The overall energy efficiency of those buildings would need to be doubled by 2030 and, in addition, half of all new water heaters and heating and air conditioning systems installed in homes would have to run on electricity, or many of those systems would have to operate on biogas from human and agricultural waste instead of natural gas, according to a report (PDF) by E3, one of the California state government’s energy and climate consulting firms.

Electrifying vehicles across California may be a key to reducing the state’s overall greenhouse gas emissions partly because renewables will produce more of the state’s power supply and electric vehicles are more energy efficient than gasoline vehicles.

The difference in efficiency is dramatic. Roughly 80 percent of the electrical energy supplied to an electric vehicle is used to power the car. In a gasoline vehicle, about 20 percent of the energy in a tank of gasoline is used to move the car. The rest is burned off as heat, Stanford University civil and environmental engineering professor Mark Z. Jacobson said.

California may need up to 8 million zero-emission vehicles or plug-in hybrid electric vehicles to ply its highways by 2030 to meet its emissions target, according to the E3 report. California has a long way to go to scratch the surface of that goal, however. About 127,000 plug-in electric vehicles have been sold in the state since 2011.   

Electric vehicles may come with an added benefit: helping state power regulators solve one of the biggest problems with renewables — the inability of solar and wind to produce power when the sun isn't shining or the wind isn't blowing.

Picker said the power grid needs to be managed to take advantage of renewables 24 hours a day using energy storage technologies, and one way to accomplish that is to use the batteries in electric vehicles as a giant fleet of solar power-storing batteries.

“What happens if we electrify the vehicle fleet? We’re going to create a new battery storage capacity for the entire state,” said David Roland-Holst (PDF), a University of California, Berkeley economics professor whose research focuses on studying how California can cut its greenhouse gas emissions.

If Californians charge their electric cars at work during the day using solar electricity from the grid, the electric vehicles’ battery packs could return the stored electricity to the grid when the cars are plugged in at home overnight, he said.

The bottom line for renewables in California is that they can’t reduce the state’s greenhouse gas emissions on their own, Picker said.

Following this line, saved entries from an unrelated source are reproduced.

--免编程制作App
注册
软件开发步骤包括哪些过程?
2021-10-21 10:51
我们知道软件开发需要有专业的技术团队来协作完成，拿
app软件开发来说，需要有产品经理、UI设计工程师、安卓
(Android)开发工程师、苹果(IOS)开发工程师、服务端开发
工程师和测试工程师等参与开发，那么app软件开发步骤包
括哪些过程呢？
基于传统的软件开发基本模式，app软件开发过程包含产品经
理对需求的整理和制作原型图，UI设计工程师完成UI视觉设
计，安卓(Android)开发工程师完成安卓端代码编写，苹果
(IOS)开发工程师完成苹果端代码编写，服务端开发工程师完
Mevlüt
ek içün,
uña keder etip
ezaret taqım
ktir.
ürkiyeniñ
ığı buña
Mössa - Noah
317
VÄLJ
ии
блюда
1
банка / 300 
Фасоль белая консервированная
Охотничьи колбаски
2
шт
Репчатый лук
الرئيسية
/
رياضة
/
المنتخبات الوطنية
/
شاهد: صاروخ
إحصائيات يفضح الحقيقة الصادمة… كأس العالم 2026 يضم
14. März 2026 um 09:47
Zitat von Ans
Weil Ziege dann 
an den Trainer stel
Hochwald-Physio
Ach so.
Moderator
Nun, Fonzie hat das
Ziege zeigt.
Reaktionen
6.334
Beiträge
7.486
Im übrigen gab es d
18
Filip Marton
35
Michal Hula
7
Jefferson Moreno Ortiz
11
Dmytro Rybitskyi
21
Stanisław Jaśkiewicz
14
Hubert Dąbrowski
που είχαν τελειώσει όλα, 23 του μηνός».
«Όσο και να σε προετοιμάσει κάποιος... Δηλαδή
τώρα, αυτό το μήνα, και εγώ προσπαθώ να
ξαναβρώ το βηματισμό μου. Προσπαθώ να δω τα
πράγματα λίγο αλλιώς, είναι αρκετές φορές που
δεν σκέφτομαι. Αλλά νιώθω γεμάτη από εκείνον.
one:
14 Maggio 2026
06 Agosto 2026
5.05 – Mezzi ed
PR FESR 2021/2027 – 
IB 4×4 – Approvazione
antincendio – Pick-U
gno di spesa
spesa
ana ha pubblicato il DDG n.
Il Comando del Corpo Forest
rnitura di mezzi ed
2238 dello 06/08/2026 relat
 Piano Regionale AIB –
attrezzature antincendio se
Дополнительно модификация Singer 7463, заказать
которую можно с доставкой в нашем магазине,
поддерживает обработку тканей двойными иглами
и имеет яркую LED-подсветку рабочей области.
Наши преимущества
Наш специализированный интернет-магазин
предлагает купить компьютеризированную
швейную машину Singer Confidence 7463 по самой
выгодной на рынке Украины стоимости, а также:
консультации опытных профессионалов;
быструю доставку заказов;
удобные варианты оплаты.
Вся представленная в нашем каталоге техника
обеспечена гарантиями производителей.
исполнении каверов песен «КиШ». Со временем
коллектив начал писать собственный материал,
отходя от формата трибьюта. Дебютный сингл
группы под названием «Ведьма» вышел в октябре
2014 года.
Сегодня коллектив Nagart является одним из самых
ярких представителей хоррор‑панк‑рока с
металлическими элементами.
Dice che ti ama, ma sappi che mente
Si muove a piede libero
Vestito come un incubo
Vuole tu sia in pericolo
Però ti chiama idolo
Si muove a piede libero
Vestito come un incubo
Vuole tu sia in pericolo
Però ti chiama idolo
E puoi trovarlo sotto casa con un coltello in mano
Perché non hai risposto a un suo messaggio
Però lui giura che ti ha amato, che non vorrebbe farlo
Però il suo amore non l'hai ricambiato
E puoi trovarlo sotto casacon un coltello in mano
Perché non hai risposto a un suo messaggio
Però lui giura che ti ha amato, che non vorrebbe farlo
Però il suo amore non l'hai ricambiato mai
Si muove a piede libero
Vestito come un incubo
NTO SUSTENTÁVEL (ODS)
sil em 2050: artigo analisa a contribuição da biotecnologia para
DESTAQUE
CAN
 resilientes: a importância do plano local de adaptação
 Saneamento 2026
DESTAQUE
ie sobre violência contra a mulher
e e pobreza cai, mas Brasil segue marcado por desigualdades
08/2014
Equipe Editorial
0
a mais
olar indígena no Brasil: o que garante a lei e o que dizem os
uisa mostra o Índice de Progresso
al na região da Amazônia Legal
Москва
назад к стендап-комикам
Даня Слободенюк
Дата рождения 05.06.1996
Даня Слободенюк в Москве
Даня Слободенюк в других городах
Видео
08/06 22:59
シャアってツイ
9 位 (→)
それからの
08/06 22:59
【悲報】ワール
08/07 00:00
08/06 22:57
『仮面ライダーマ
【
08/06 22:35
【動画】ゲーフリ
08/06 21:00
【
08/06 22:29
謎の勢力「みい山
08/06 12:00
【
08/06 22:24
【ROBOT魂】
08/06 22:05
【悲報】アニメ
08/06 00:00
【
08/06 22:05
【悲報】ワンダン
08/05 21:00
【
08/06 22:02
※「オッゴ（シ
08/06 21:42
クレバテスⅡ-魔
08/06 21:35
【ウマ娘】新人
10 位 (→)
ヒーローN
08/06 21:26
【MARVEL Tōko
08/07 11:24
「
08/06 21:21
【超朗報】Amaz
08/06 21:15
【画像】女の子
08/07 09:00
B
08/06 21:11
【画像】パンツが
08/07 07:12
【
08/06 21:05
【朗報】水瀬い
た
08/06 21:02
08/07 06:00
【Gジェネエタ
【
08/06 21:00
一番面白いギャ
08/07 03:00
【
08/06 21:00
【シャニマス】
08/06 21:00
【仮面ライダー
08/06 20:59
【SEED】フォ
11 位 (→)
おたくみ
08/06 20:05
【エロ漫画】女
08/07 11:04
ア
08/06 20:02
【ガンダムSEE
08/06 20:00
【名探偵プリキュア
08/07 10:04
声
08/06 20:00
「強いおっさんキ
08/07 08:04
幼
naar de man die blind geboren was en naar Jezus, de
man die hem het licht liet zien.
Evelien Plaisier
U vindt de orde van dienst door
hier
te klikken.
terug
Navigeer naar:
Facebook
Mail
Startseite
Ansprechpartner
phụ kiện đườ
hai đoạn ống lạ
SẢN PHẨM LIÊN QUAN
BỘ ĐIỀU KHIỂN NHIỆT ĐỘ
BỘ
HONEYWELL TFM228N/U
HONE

Greater electrification of transportation and improving power grid reliability as it handles more renewable are critical to meeting the state’s climate goals, he said.

Those measures will get the state to its goal of having 50 percent of its electricity supplied with renewables, Picker said. “One hundred percent is feasible, it just doesn't get us the same kind of greenhouse gas reductions we need to meet our goals.”